Euler's method for linear diophantine equations

This should be extremely easy, but I'm having trouble with something. I'm following C.D. Olds "Continued Fractions" book, pages 43/44.

Consider the equation $8x+5y=81$. We're searching for integer solutions. We want to find those solutions using Euler's method, that is: let's consider the variable with the smallest coefficient, $y$, and solve for it: $y = \frac{81-8x}{5}$. Let's consider the biggest multiples of 5 contained in 81 and 8: $81=5 \cdot 16+1$ and $8=5\cdot 1 +3$. Therefore, $y = 16 - x + \frac{1-3x}{5}= 16 - x + t$, with $t = \frac{1-3x}{5}$. So, $3x+5t=1$. We have obtained a new equation, where the coefficients are now smaller than those of the original equation. As $x$ and $y$ have to be integers, $t$ has to be an integer.

I'm fine with all that. Now, we should replicate this procedure again. Here's what the author does:

$x=\frac{1-5t}{3}=\frac{1-(2 \cdot 3-1)t}{3}=-2t+\frac{t+1}{3}=-2t+u$. Since $x$ and $t$ are integers, $u$ has to be an integer. We have $x=2-5u$ and $y=8u+13$. By inserting here every possible integer value of $u$, we find the infinite solutions to our equation.

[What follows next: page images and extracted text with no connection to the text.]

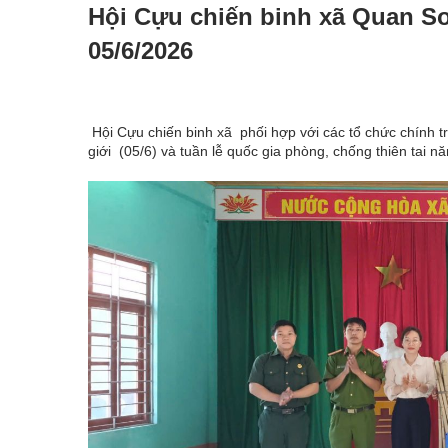
Hội Cựu chiến binh xã Quan S
05/6/2026
Hội Cựu chiến binh xã phối hợp với các tổ chức chính t
giới (05/6) và tuần lễ quốc gia phòng, chống thiên tai 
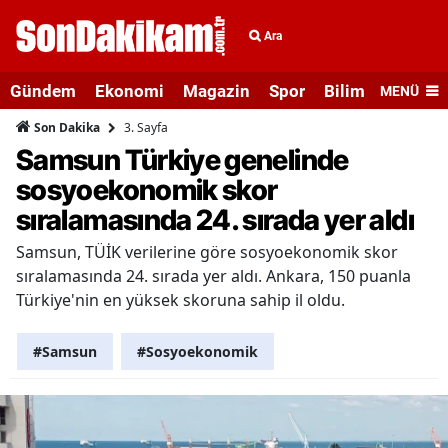
Ara
Gündem
Ekonomi
Magazin
Spor
Bilim ve Teknolo
MENÜ
3. Sayfa
Son Dakika
Samsun Türkiye genelinde
sosyoekonomik skor
sıralamasında 24. sırada yer aldı
Samsun, TÜİK verilerine göre sosyoekonomik skor
sıralamasında 24. sırada yer aldı. Ankara, 150 puanla
Türkiye'nin en yüksek skoruna sahip il oldu.
#Samsun
#Sosyoekonomik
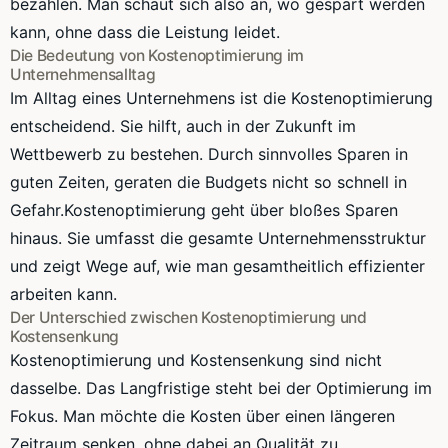
bezahlen. Man schaut sich also an, wo gespart werden
kann, ohne dass die Leistung leidet.
Die Bedeutung von Kostenoptimierung im
Unternehmensalltag
Im Alltag eines Unternehmens ist die Kostenoptimierung
entscheidend. Sie hilft, auch in der Zukunft im
Wettbewerb zu bestehen. Durch sinnvolles Sparen in
guten Zeiten, geraten die Budgets nicht so schnell in
Gefahr.Kostenoptimierung geht über bloßes Sparen
hinaus. Sie umfasst die gesamte Unternehmensstruktur
und zeigt Wege auf, wie man gesamtheitlich effizienter
arbeiten kann.
Der Unterschied zwischen Kostenoptimierung und
Kostensenkung
Kostenoptimierung und Kostensenkung sind nicht
dasselbe. Das Langfristige steht bei der Optimierung im
Fokus. Man möchte die Kosten über einen längeren
Zeitraum senken, ohne dabei an Qualität zu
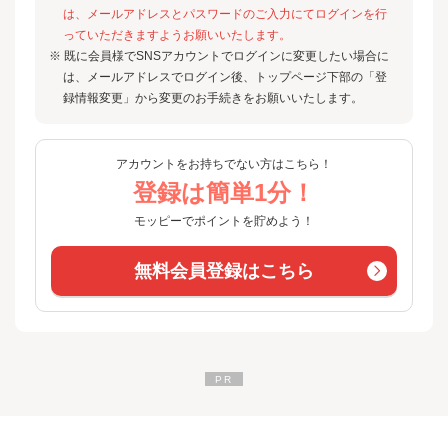
は、メールアドレスとパスワードのご入力にてログインを行
っていただきますようお願いいたします。
※ 既に会員様でSNSアカウントでログインに変更したい場合に
は、メールアドレスでログイン後、トップページ下部の「登
録情報変更」から変更のお手続きをお願いいたします。
アカウントをお持ちでない方はこちら！
登録は簡単1分！
モッピーでポイントを貯めよう！
無料会員登録はこちら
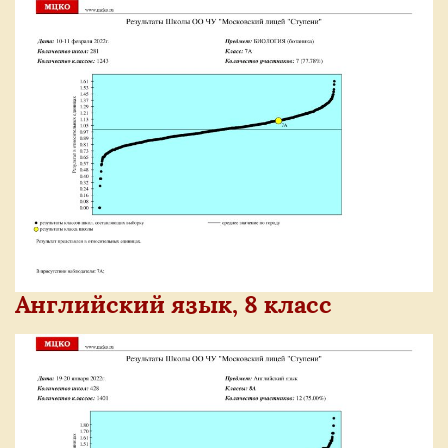
Английский язык, 8 класс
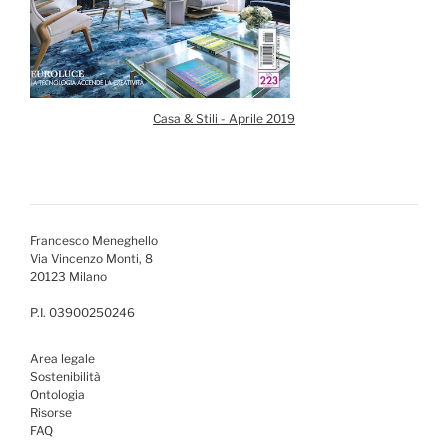
Casa & Stili - Aprile 2019
Francesco Meneghello
Via Vincenzo Monti, 8
20123 Milano
P.I. 03900250246
Area legale
Sostenibilità
Ontologia
Risorse
FAQ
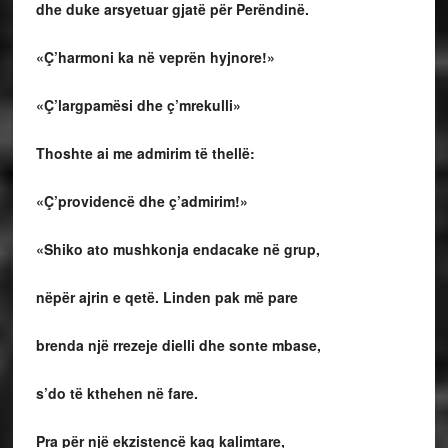
dhe duke arsyetuar gjatë për Perëndinë.
«Ç’harmoni ka në veprën hyjnore!»
«Ç’largpamësi dhe ç’mrekulli»
Thoshte ai me admirim të thellë:
«Ç’providencë dhe ç’admirim!»
«Shiko ato mushkonja endacake në grup,
nëpër ajrin e qetë. Linden pak më pare
brenda një rrezeje dielli dhe sonte mbase,
s’do të kthehen në fare.
Pra për një ekzistencë kaq kalimtare,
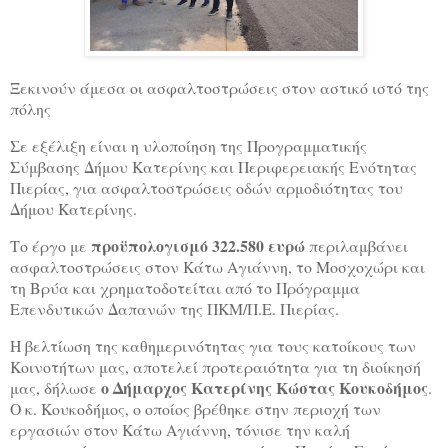
Ξεκινούν άμεσα οι ασφαλτοστρώσεις στον αστικό ιστό της
πόλης
Σε εξέλιξη είναι η υλοποίηση της Προγραμματικής
Σύμβασης Δήμου Κατερίνης και Περιφερειακής Ενότητας
Πιερίας, για ασφαλτοστρώσεις οδών αρμοδιότητας του
Δήμου Κατερίνης.
προϋπολογισμό 322.580 ευρώ
Το έργο με
περιλαμβάνει
ασφαλτοστρώσεις στον Κάτω Αγιάννη, το Μοσχοχώρι και
τη Βρύα και χρηματοδοτείται από το Πρόγραμμα
Επενδυτικών Δαπανών της ΠΚΜ/Π.Ε. Πιερίας.
Η βελτίωση της καθημερινότητας για τους κατοίκους των
Κοινοτήτων μας, αποτελεί προτεραιότητα για τη διοίκησή
ο Δήμαρχος Κατερίνης Κώστας Κουκοδήμος
μας, δήλωσε
.
Ο κ. Κουκοδήμος, ο οποίος βρέθηκε στην περιοχή των
εργασιών στον Κάτω Αγιάννη, τόνισε την καλή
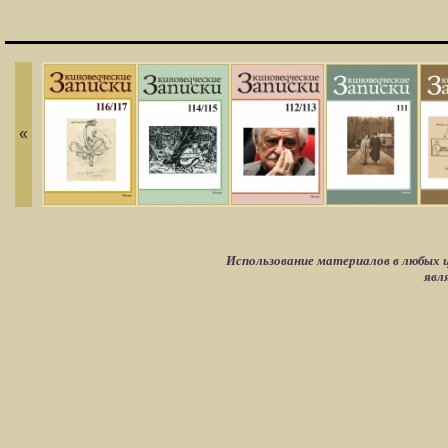
«
Использование материалов в любых ц
явл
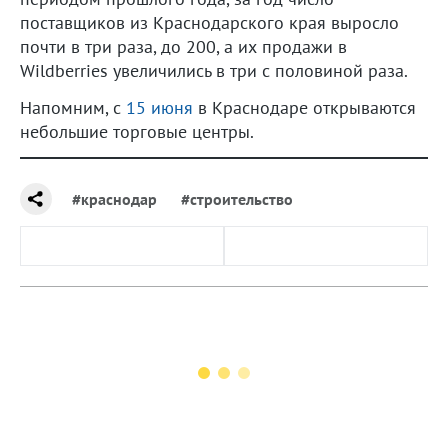
поставщиков из Краснодарского края выросло
почти в три раза, до 200, а их продажи в
Wildberries увеличились в три с половиной раза.
Напомним, с
15 июня
в Краснодаре открываются
небольшие торговые центры.
#краснодар
#строительство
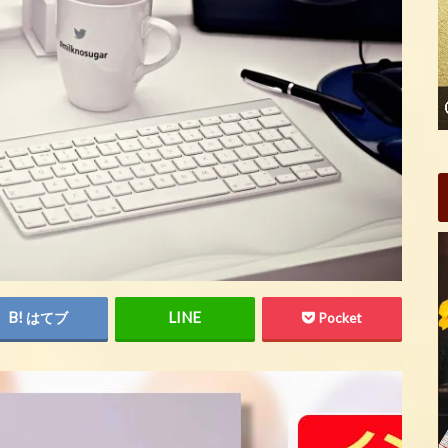
はてブ
Pocket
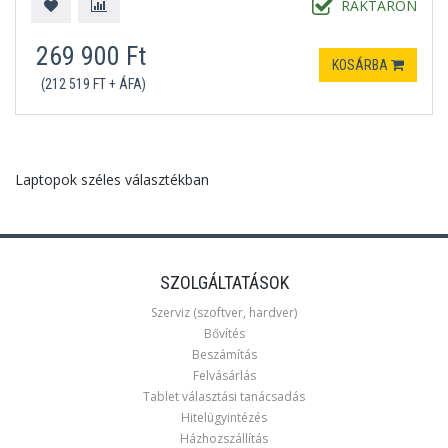
RAKTÁRON
269 900 Ft
KOSÁRBA
(212 519 FT + ÁFA)
Laptopok széles választékban
SZOLGÁLTATÁSOK
Szerviz (szoftver, hardver)
Bővítés
Beszámítás
Felvásárlás
Tablet választási tanácsadás
Hitelügyintézés
Házhozszállítás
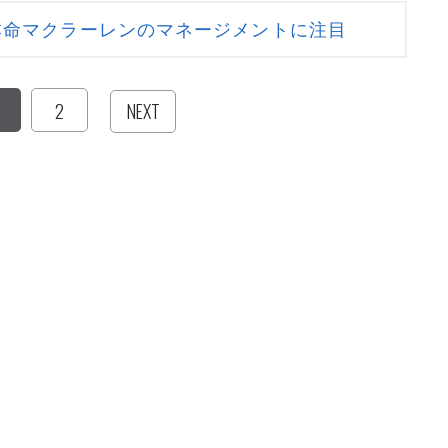
本命マクラーレンのマネージメントに注目
2
NEXT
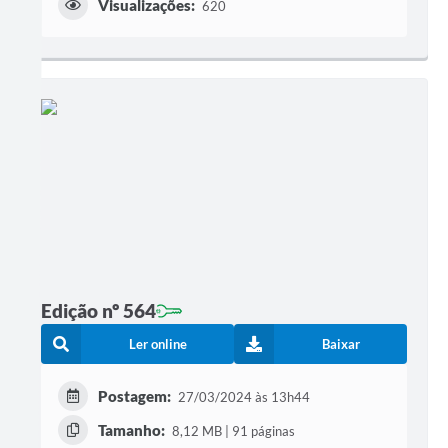
Visualizações:
620
Edição nº 564
Ler online
Baixar
Postagem:
27/03/2024 às 13h44
Tamanho:
8,12 MB | 91 páginas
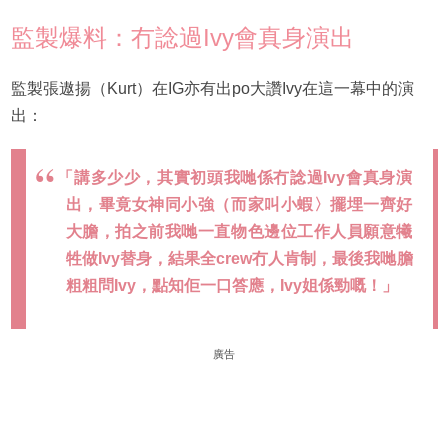
監製爆料：冇諗過Ivy會真身演出
監製張遨揚（Kurt）在IG亦有出po大讚Ivy在這一幕中的演
出：
「講多少少，其實初頭我哋係冇諗過Ivy會真身演
出，畢竟女神同小強（而家叫小蝦〉擺埋一齊好
大膽，拍之前我哋一直物色邊位工作人員願意犧
牲做Ivy替身，結果全crew冇人肯制，最後我哋膽
粗粗問Ivy，點知佢一口答應，Ivy姐係勁嘅！」
廣告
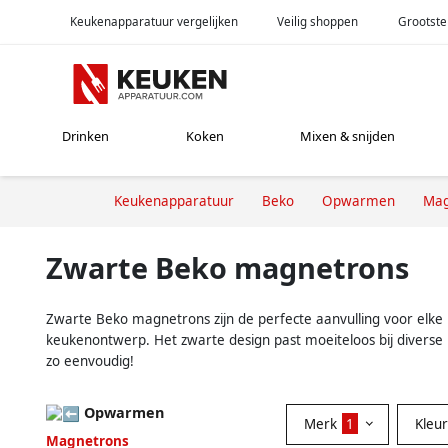
Keukenapparatuur vergelijken
Veilig shoppen
Grootste
Drinken
Koken
Mixen & snijden
Keukenapparatuur
Beko
Opwarmen
Mag
Zwarte Beko magnetrons
Zwarte Beko magnetrons zijn de perfecte aanvulling voor elke 
keukenontwerp. Het zwarte design past moeiteloos bij diverse k
zo eenvoudig!
Opwarmen
Merk
1
Kleu
Magnetrons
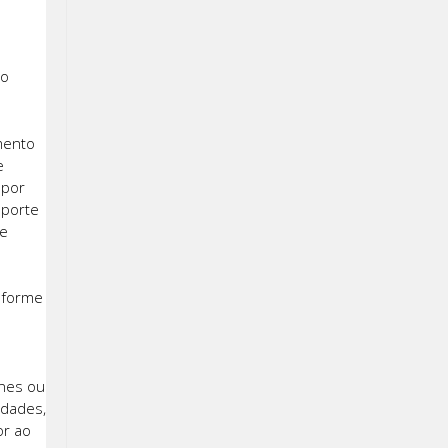
a
do
mento
e
 por
sporte
de
nforme
ones ou
idades,
or ao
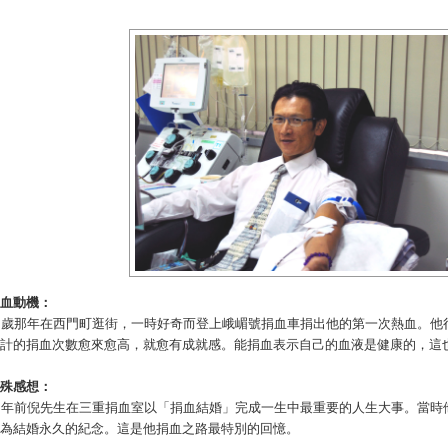
血動機：
9歲那年在西門町逛街，一時好奇而登上峨嵋號捐血車捐出他的第一次熱血。他
計的捐血次數愈來愈高，就愈有成就感。能捐血表示自己的血液是健康的，這
殊感想：
2年前倪先生在三重捐血室以「捐血結婚」完成一生中最重要的人生大事。當時
為結婚永久的紀念。這是他捐血之路最特別的回憶。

Why do we perform the substitution $5=2 \cdot 3 - 1$ rather than $5=3 \cdot 1 +2$? Shouldn't the second one the one we should be doing, in analogy with the first equation?

Moreover, if we perform the substitution $5= 3\cdot 1 + 2$, we get $x=\frac{1-5t}{3}=\frac{1-(3 \cdot 1+2)t}{3}=-t+\frac{1-2t}{3}=-t+u$, with $u = \frac{1-2t}{3}$. By the same reasoning as before, $u$ has to be an integer. Therefore, $x=\frac{1-5t}{3}=\frac{1-5(\frac{1-3u}{2})}{3}=\frac{-1+5u}{2}$. Which can't be correct: for every integer value of $u$ I should get an integer solution, by setting $u=0$ that's not the case. What's wrong?

EDIT: nothing's wrong. I simply had to take all the integer values of $u$ such that $x$ and $y$ are integers. $u=0$ does not satisfy this requirement. All odd values of $u$ do.